I have Goggled it repeatedly, but somehow I am missing the answer. None of the tutorials or examples seem to work for me.
Any ideas greatly appreciated!

nvteighen
February 17th, 2011, 08:23 AM
What I would have done is this:

0. Encapsulate the UI layout in a class (if the UI is split into different files, I'd use importing and inheriting so that at some stage everything is packed into a single class). Call it 'View'. Here, I'd place a variable that monitors whether the button

1. Centralize all callbacks into a class 'Callbacks', with access to the 'View' instance (passing it as argument to the constructor and save a reference as an attribute). The callbacks must be static methods of the class, so I have more control on how the arguments are passed. Otherwise, the 'self' argument will get in the way.

2. Create a callback in 'Callbacks' for the button for the "clicked" event... the "toggling" would be implemented here and as the 'Callbacks' class has access to 'View', I'd modify the monitor variable from here.

The problem is that this may require a major redesign... So, something else you can do is to extend the GTK+ main loop on your own, so that it checks for the status of your button. There's the gtk.main_iteration() function, which just performs one iteration of the main loop. You may need threading though, depending on how you're doing this.

fstephens
February 17th, 2011, 06:31 PM
Thanks allot for the ideas. Unfortunately, as I am just (re)learning Python and PyGTK, I think this is beyond my current understanding. If I do the major re-write as suggested for the first solution, I will probably break it and never be able to fix it. I have to implement only what I can (semi-)understand as I learn more.

I don't see how the second option would help me, as I am not trying to completely stop processing in the parent window, but just stop processing in a timed loop while the button in the child window is toggled.
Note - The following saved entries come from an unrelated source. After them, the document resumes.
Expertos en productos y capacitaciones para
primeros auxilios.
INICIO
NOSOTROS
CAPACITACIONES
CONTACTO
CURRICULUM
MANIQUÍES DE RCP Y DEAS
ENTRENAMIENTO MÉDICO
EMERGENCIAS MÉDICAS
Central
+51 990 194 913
But of course maybe I just don't understand your reasoning.
I was hoping there was a simple way to do this that I just hadn't found yet.

Lack of good, beginner friendly documentation is a criticism I had often heard about GTK, and one reason I had shied away from it before. Examples in C don't help too much if you are using Python. I was hoping with Quickly there was going to be more emphasis on making it accessible, but the documentation on Quickly is almost non-existent as well. I have gotten this applet up and running (with lots of Googling), but this issue is stopping me from moving forward.

Anyway, I really appreciate your trying to help.